Marques estabeleceu um período de 20 dias para que o titular da Procuradoria-Geral da República, Paulo Gonet, se posicione a respeito desse pedido de revisão feito pelo ex-ocupante do Palácio do Planalto.
Os defensores do antigo presidente submeteram, no início deste mês, um pleito visando a desconstituição da sanção de 27 anos e 3 meses de reclusão determinada no julgamento da trama golpista.
O documento judicial demanda a inocentação de Bolsonaro, o cancelamento dos termos da colaboração premiada firmada por Mauro Cid e a transferência da competência do processo para ser deliberado no plenário do Supremo Tribunal Federal.

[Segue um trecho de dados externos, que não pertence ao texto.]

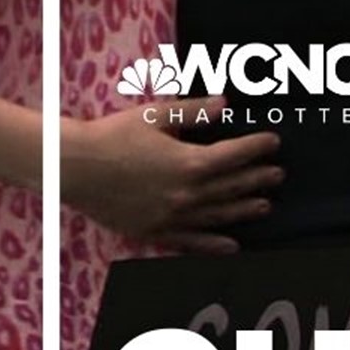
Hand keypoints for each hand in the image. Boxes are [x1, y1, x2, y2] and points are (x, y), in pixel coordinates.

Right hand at [61, 96, 281, 253]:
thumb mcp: (153, 116)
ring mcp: (174, 216)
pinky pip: (192, 242)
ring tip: (266, 206)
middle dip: (259, 179)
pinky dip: (215, 244)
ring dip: (246, 210)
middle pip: (233, 187)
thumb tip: (225, 104)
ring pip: (220, 215)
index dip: (258, 147)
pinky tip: (233, 245)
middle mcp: (188, 194)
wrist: (71, 167)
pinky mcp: (157, 232)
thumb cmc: (111, 136)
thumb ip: (193, 111)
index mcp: (190, 163)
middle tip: (278, 175)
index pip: (235, 155)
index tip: (274, 142)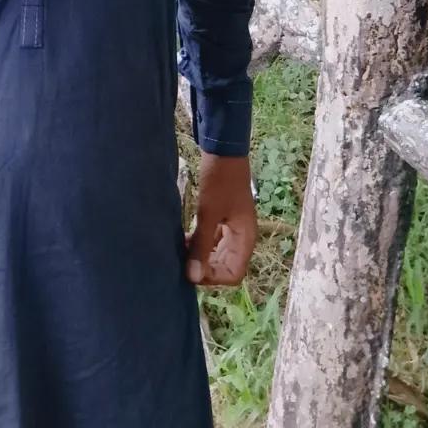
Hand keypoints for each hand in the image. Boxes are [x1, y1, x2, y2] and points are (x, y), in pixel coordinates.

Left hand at [184, 153, 256, 287]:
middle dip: (205, 267)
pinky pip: (214, 241)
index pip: (233, 274)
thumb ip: (201, 245)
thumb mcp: (208, 213)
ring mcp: (234, 228)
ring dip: (201, 255)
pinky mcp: (224, 219)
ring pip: (218, 254)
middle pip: (226, 266)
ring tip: (181, 249)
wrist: (223, 150)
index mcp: (245, 238)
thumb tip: (193, 277)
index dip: (213, 276)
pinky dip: (201, 243)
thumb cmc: (219, 180)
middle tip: (183, 260)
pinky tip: (185, 238)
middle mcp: (242, 237)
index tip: (192, 267)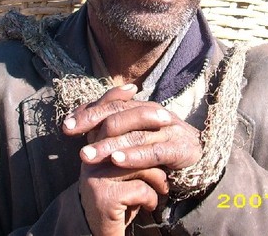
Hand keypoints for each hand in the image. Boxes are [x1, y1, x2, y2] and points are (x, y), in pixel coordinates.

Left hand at [63, 84, 202, 233]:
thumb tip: (81, 122)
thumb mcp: (138, 137)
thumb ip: (114, 129)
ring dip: (108, 145)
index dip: (89, 113)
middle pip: (121, 114)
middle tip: (72, 138)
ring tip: (87, 156)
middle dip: (94, 125)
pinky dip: (134, 155)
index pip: (112, 103)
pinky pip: (153, 151)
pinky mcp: (180, 148)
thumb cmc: (162, 150)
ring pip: (134, 134)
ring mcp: (169, 129)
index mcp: (144, 107)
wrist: (201, 164)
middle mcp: (155, 114)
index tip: (66, 126)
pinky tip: (116, 161)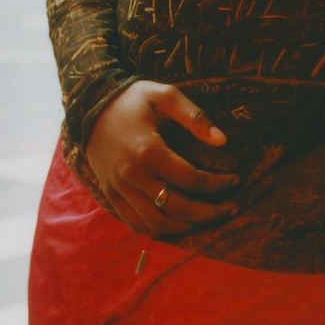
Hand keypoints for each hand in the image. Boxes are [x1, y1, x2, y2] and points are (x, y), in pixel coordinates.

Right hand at [85, 81, 239, 237]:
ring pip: (157, 223)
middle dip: (209, 213)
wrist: (89, 106)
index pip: (190, 179)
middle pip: (177, 208)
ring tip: (208, 218)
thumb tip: (222, 140)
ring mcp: (119, 189)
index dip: (217, 185)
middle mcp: (132, 176)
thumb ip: (195, 116)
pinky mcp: (111, 195)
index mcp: (148, 150)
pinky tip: (178, 223)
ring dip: (186, 226)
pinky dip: (159, 230)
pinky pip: (136, 224)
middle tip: (230, 208)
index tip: (235, 179)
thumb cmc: (132, 99)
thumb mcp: (165, 95)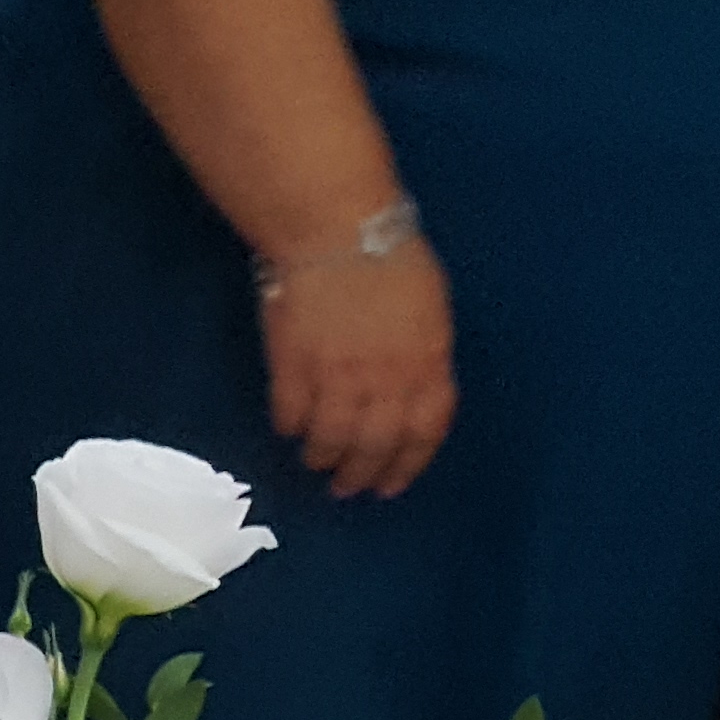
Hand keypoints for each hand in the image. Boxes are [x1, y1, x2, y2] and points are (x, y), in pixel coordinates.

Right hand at [262, 233, 452, 499]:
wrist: (335, 232)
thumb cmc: (390, 257)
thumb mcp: (429, 309)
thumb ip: (422, 356)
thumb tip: (405, 390)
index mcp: (427, 362)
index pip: (424, 430)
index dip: (408, 463)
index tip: (392, 483)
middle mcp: (385, 380)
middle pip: (375, 445)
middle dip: (361, 474)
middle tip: (347, 487)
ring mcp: (336, 378)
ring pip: (330, 440)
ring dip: (323, 458)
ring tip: (317, 463)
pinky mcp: (293, 370)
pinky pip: (291, 415)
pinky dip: (290, 427)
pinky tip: (290, 429)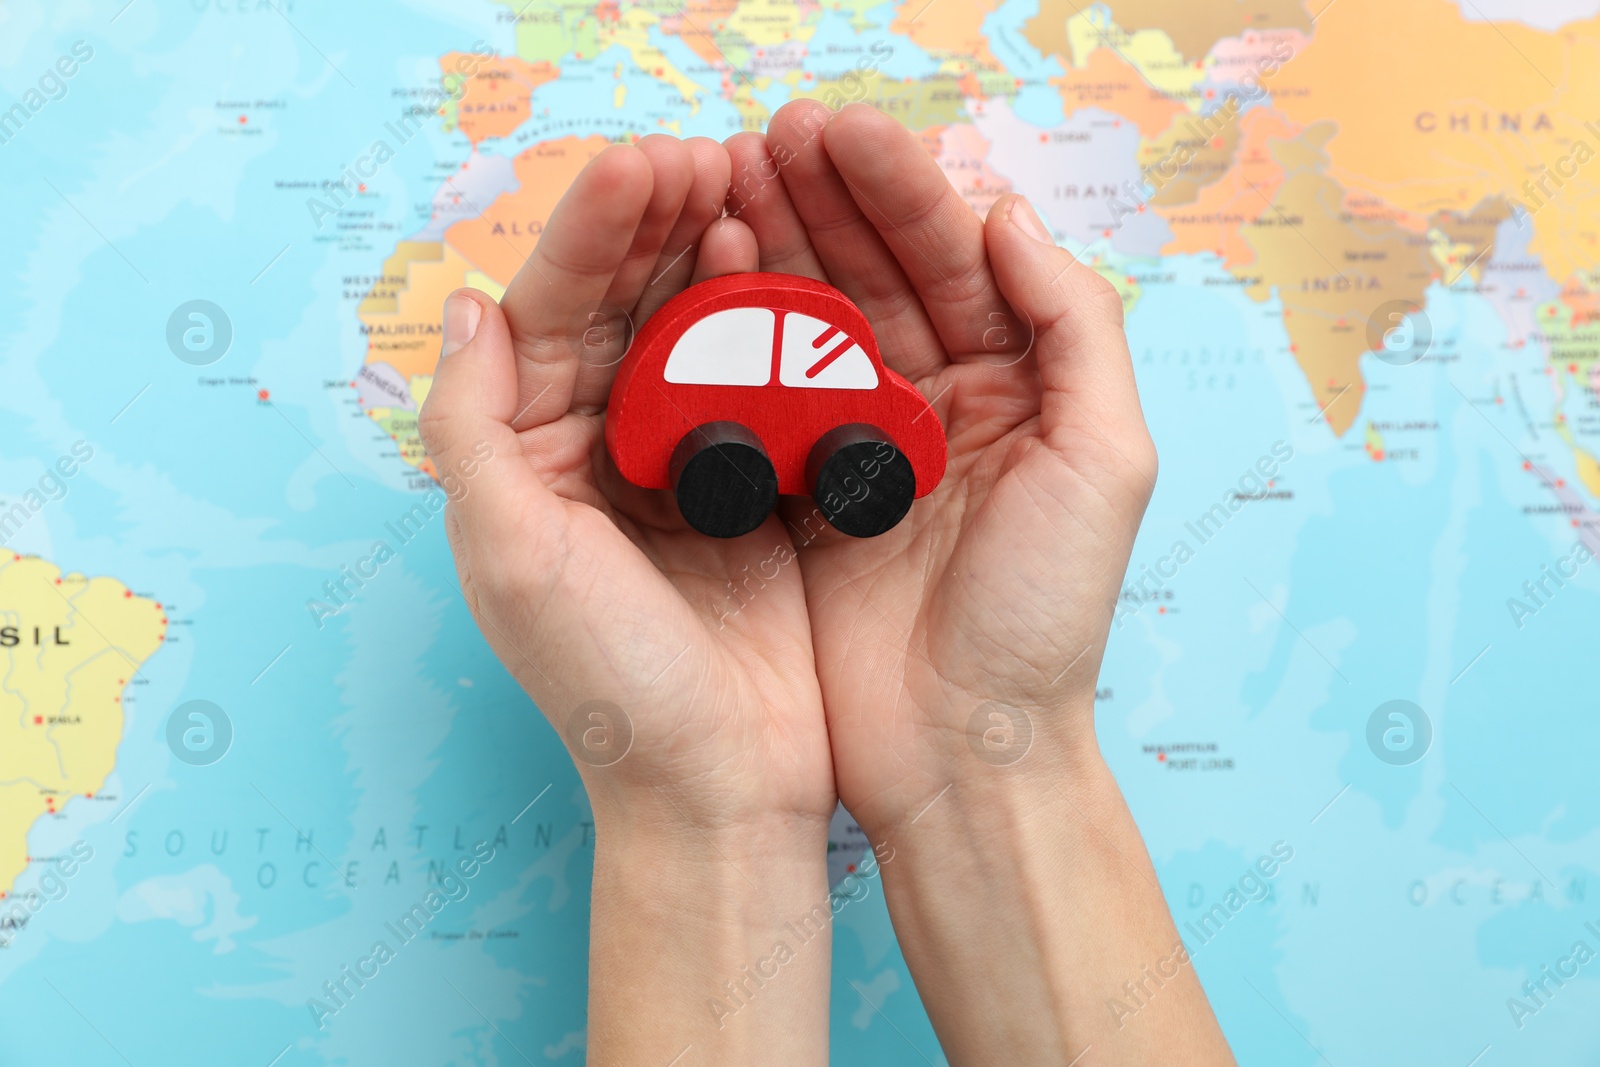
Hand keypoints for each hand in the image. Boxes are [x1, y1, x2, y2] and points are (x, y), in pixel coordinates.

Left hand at [418, 134, 833, 832]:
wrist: (722, 784)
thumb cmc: (609, 687)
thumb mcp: (513, 557)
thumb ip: (472, 430)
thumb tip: (467, 307)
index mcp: (530, 460)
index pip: (547, 317)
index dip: (592, 236)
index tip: (643, 166)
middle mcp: (600, 452)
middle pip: (622, 308)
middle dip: (658, 226)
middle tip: (708, 159)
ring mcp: (684, 467)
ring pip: (691, 332)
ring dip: (716, 256)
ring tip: (748, 189)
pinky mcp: (756, 487)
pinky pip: (760, 383)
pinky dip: (773, 324)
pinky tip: (790, 274)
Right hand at [727, 101, 1156, 834]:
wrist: (960, 753)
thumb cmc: (1043, 620)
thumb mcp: (1103, 465)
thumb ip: (1075, 327)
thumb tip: (1009, 216)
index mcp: (1020, 386)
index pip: (957, 258)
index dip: (899, 188)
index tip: (836, 131)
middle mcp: (941, 401)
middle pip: (880, 272)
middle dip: (827, 198)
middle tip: (764, 136)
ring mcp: (864, 444)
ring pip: (817, 319)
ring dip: (777, 244)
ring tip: (727, 180)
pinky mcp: (802, 490)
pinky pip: (768, 393)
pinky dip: (737, 334)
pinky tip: (706, 277)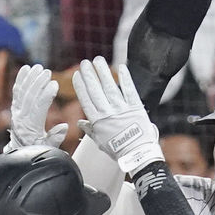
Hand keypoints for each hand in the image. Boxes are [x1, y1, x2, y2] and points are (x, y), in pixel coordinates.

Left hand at [7, 65, 67, 151]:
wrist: (20, 151)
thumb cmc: (37, 148)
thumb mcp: (48, 147)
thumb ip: (55, 138)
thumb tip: (64, 127)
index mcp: (31, 127)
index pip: (38, 107)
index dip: (46, 95)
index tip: (54, 84)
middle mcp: (21, 117)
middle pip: (29, 97)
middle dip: (38, 83)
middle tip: (47, 72)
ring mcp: (16, 111)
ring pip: (22, 92)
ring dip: (30, 78)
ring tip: (39, 67)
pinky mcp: (15, 107)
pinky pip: (16, 91)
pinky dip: (21, 79)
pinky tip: (26, 69)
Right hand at [71, 56, 163, 173]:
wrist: (137, 155)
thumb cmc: (118, 150)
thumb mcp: (100, 142)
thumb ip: (90, 130)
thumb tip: (80, 123)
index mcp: (98, 121)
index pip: (86, 100)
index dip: (80, 86)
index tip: (76, 75)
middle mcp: (108, 113)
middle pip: (96, 90)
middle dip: (89, 75)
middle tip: (84, 63)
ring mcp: (122, 109)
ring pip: (110, 87)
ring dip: (103, 72)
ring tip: (98, 60)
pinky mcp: (135, 107)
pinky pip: (130, 90)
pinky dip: (126, 78)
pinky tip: (121, 67)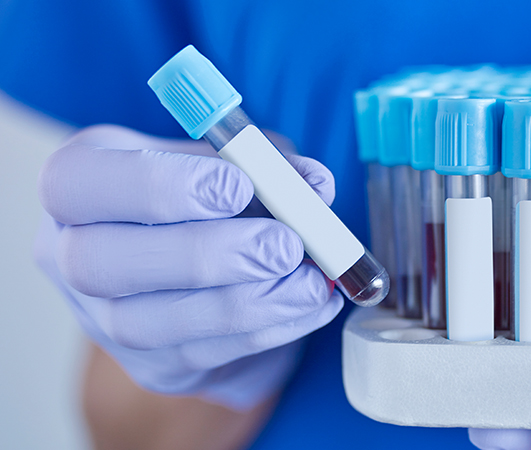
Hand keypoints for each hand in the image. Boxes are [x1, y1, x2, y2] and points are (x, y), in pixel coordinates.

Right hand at [35, 124, 342, 409]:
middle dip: (205, 254)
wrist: (204, 272)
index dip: (160, 185)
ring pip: (151, 324)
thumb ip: (270, 164)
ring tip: (311, 282)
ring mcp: (104, 320)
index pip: (79, 184)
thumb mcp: (234, 162)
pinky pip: (205, 354)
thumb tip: (314, 184)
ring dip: (246, 303)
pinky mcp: (153, 365)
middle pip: (103, 263)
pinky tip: (311, 305)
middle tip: (284, 244)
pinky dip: (269, 329)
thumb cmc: (209, 200)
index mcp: (78, 184)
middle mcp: (72, 254)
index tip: (238, 185)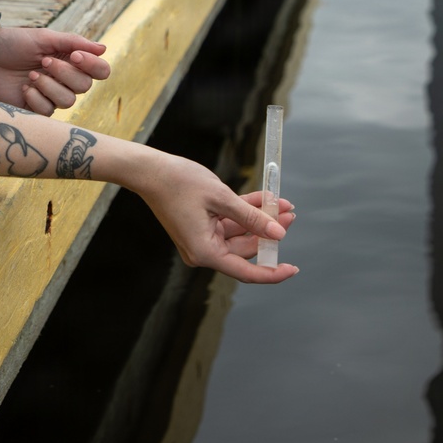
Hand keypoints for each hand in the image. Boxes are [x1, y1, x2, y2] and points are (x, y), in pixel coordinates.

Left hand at [0, 27, 109, 113]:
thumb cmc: (10, 44)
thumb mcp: (42, 38)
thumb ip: (72, 42)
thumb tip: (104, 48)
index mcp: (70, 60)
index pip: (100, 70)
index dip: (93, 65)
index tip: (75, 55)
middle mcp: (64, 79)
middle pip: (85, 86)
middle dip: (64, 73)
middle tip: (43, 61)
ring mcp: (50, 95)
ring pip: (68, 101)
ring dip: (49, 85)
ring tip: (30, 75)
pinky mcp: (36, 110)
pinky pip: (48, 110)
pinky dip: (36, 97)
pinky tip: (23, 88)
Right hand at [133, 150, 297, 283]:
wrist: (149, 170)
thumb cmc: (179, 182)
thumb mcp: (221, 198)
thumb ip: (251, 218)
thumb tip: (277, 234)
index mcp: (205, 252)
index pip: (246, 272)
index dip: (272, 272)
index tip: (293, 268)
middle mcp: (203, 250)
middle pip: (245, 249)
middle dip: (269, 232)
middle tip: (289, 215)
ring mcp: (201, 238)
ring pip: (239, 233)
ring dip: (259, 218)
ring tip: (280, 203)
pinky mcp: (200, 226)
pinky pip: (229, 222)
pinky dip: (245, 212)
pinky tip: (264, 199)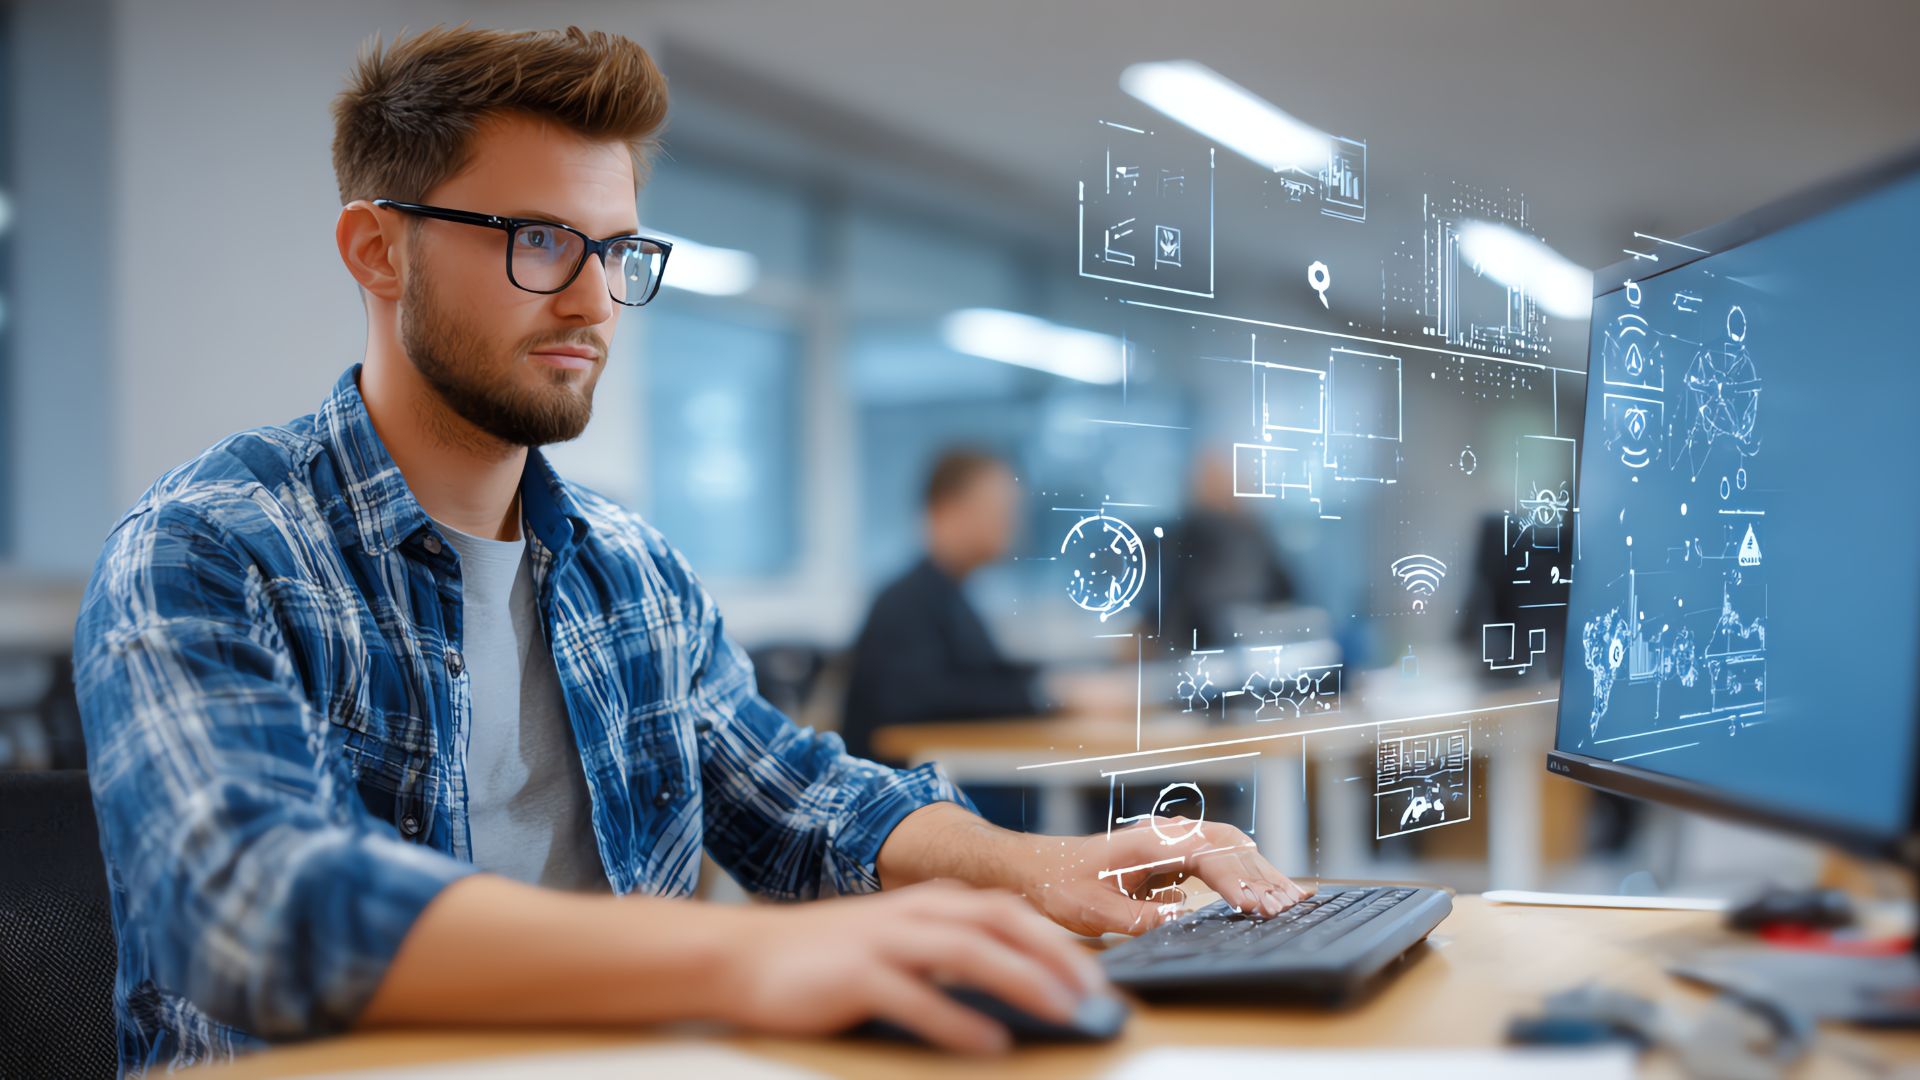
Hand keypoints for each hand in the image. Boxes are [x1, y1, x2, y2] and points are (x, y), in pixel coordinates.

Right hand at [706, 880, 1107, 1053]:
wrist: (742, 956)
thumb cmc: (825, 959)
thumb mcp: (895, 941)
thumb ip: (946, 952)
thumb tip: (1014, 984)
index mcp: (928, 903)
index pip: (1010, 910)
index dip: (1058, 940)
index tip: (1097, 977)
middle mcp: (913, 913)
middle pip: (1001, 921)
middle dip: (1056, 955)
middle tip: (1095, 995)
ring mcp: (884, 940)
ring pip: (968, 951)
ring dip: (1022, 979)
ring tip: (1062, 1011)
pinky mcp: (855, 974)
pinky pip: (916, 997)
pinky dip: (957, 1019)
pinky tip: (989, 1043)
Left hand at [1008, 818, 1313, 936]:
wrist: (1036, 867)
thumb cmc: (1061, 884)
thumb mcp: (1095, 910)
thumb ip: (1141, 918)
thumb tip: (1184, 921)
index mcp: (1149, 841)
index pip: (1208, 854)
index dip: (1235, 882)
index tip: (1255, 907)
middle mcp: (1165, 834)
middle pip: (1229, 845)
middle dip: (1261, 875)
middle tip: (1288, 908)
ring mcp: (1171, 841)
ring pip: (1229, 849)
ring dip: (1258, 874)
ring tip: (1290, 901)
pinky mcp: (1171, 855)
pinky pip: (1217, 858)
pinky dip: (1243, 875)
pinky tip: (1261, 895)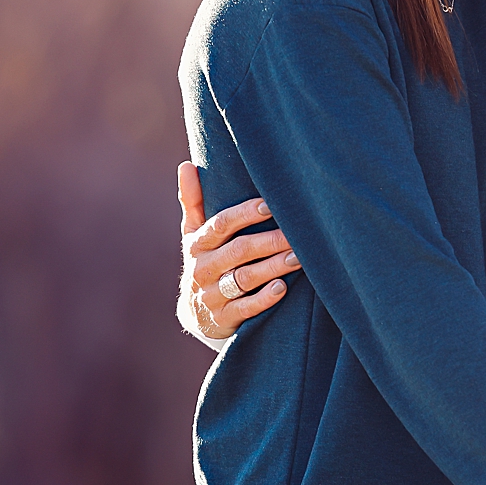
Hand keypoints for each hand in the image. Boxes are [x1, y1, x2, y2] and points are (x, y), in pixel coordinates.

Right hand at [178, 162, 302, 340]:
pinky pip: (245, 308)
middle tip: (298, 233)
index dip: (245, 214)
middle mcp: (203, 268)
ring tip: (299, 257)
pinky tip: (283, 288)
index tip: (271, 205)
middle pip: (238, 251)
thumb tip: (186, 165)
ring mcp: (212, 295)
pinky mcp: (223, 319)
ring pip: (244, 278)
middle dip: (269, 241)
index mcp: (198, 244)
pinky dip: (264, 298)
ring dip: (273, 267)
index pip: (221, 224)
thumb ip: (193, 202)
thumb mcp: (194, 235)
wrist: (197, 314)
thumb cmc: (206, 262)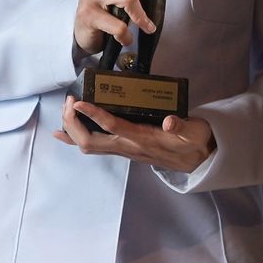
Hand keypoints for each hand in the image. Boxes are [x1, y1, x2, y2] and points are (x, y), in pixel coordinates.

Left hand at [53, 95, 215, 172]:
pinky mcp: (123, 150)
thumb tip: (169, 120)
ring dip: (73, 129)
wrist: (199, 161)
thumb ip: (182, 126)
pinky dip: (76, 139)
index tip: (79, 102)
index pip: (113, 127)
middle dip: (74, 123)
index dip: (94, 114)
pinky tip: (63, 133)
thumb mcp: (194, 132)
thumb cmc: (195, 142)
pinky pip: (95, 146)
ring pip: (90, 146)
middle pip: (91, 141)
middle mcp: (129, 148)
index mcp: (144, 140)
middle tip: (69, 101)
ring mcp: (125, 151)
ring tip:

Segundo a equipe de defesa, a argumentação é clara: “O que esta revisão criminal demonstrou, assim, foi um quadro de erro judiciário em sua acepção mais grave, precisamente aquela que legitima a atuação rescindente desta Suprema Corte”.
Conforme determina o estatuto interno da mais alta instância do Judiciário, o exame da revisão criminal cabe à Segunda Turma, que é formada pelos magistrados André Mendonça, Nunes Marques, Gilmar Mendes, Dias Toffoli e Luiz Fux.
Dentro dos fundamentos do recurso, os advogados de Bolsonaro contestam o rito adotado no processo que levou à sua condenação, além de criticarem o fato de a sentença não ter passado pelo crivo de todos os integrantes do STF.
Adicionalmente, eles sustentam que o depoimento de Mauro Cid carece de voluntariedade e veracidade, sendo necessário, portanto, descartá-lo. Também é invocado como tese de defesa o suposto cerceamento de acesso completo aos elementos probatórios da apuração pelos advogados do ex-mandatário.
No encerramento da petição, os defensores enfatizam: “É incontroverso, nos autos, que não há nenhuma ordem ou orientação do ex-presidente em relação ao 8 de janeiro”.